Surrender is a major principle in Anabaptism and has been practiced for hundreds of years. You can see examples of this in many anabaptist groups such as the Amish, Mennonites, Bruderhof and Brethren groups in aspects of their life such as dress, possessions hospitality and other factors.

The Christian Flag, which represents all of Christendom, has a white field, with a red Latin cross inside a blue canton. In conventional vexillology, a white flag is linked to surrender, a reference to the Biblical description of Jesus' non-violence and surrender to God's will.

==Hinduism==
According to the Bhagavad Gita, Krishna said the following to the warrior Arjuna, who became his disciple:

I consider the yogi-devotee—who lovingly contemplates on Me with supreme faith, and whose mind is ever absorbed in Me—to be the best of all the yogis.
— Chapter 6, Verse 47

After attaining Me, the great souls do not incur rebirth in this miserable transitory world, because they have attained the highest perfection.
— Chapter 8, Verse 15

... those who, renouncing all actions in Me, and regarding Me as the Supreme, worship Me... For those whose thoughts have entered into Me, I am soon the deliverer from the ocean of death and transmigration, Arjuna. Keep your mind on Me alone, your intellect on Me. Thus you shall dwell in Me hereafter.
— Chapter 12, Verses 6-8

And he who serves Me with the yoga of unswerving devotion, transcending these qualities [binary opposites, like good and evil, pain and pleasure] is ready for liberation in Brahman.
— Chapter 14, Verse 26

Fix your mind on Me, be devoted to Me, offer service to Me, bow down to Me, and you shall certainly reach Me. I promise you because you are My very dear friend.
— Chapter 18, Verse 65

Abandon all varieties of religion and just surrender unto Me. I shall deliver you from all sinful reactions. Do not fear.
— Chapter 18, Verse 66

Several gurus teach their disciples the importance of surrender to God or to themselves, as part of the guru-disciple relationship. For example, the Sri Sai Satcharita, the biography of Sai Baba of Shirdi says that surrender to the guru is the only sadhana.

Prem Rawat, formerly called Guru Maharaj Ji, was quoted in 1978, "But there is nothing to understand! And if there is something to understand, there is only one thing to understand, and that is to surrender!"

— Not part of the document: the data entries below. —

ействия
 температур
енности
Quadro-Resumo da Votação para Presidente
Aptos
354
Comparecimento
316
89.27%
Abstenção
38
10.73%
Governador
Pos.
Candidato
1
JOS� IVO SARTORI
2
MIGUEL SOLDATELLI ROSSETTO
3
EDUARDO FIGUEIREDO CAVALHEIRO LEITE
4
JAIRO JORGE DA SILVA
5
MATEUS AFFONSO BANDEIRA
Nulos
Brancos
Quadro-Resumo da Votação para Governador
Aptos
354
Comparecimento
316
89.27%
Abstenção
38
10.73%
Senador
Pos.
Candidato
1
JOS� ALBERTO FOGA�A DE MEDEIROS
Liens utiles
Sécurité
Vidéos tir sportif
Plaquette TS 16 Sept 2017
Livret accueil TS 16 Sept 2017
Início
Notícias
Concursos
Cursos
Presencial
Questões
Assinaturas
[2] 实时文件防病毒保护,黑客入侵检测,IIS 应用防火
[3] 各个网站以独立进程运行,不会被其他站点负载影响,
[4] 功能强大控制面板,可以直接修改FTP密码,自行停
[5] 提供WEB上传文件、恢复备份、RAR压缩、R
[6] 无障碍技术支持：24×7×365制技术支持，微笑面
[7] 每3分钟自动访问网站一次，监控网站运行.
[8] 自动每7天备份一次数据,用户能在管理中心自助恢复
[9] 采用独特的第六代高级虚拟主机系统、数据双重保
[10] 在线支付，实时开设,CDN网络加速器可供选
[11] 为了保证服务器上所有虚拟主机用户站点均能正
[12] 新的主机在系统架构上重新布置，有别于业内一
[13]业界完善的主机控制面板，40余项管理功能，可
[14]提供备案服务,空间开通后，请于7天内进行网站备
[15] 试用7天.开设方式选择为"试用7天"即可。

Contrary to the notion of surrendering onto God, Krishna in Bhagavad Gita also advises his followers to question everything in pursuit of absolute truth.

Accepting the importance of self-realization; and philosophical search for the Absolute Truth -- all these I declare to be knowledge, and besides this whatever there may be is ignorance.
— Chapter 13, Verse 12

==Islam==
The word "islam" means "submission" or "surrender" to the will of Allah (God), its derived linguistic meaning comes from the Arabic triliteral root s-l-m (س-ل-م). This is the same root for the word "salam", which means "peace". So the word "islam" translates practically to achieving peace through obedience and surrender to God's will. A Muslim ("muslim"; the active participle of the word "islam") is a person who follows this path, meaning "one who submits" to God.

The concept of surrender is when a person abides by the five main Pillars of Islam. Following the faith means surrendering or submitting one's will to God. This means that Muslims in their daily life should strive for excellence under the banner of God's will. Every single action in a Muslim's life who has attained to a state of ʾiḥsān, is for the sake of Allah (God).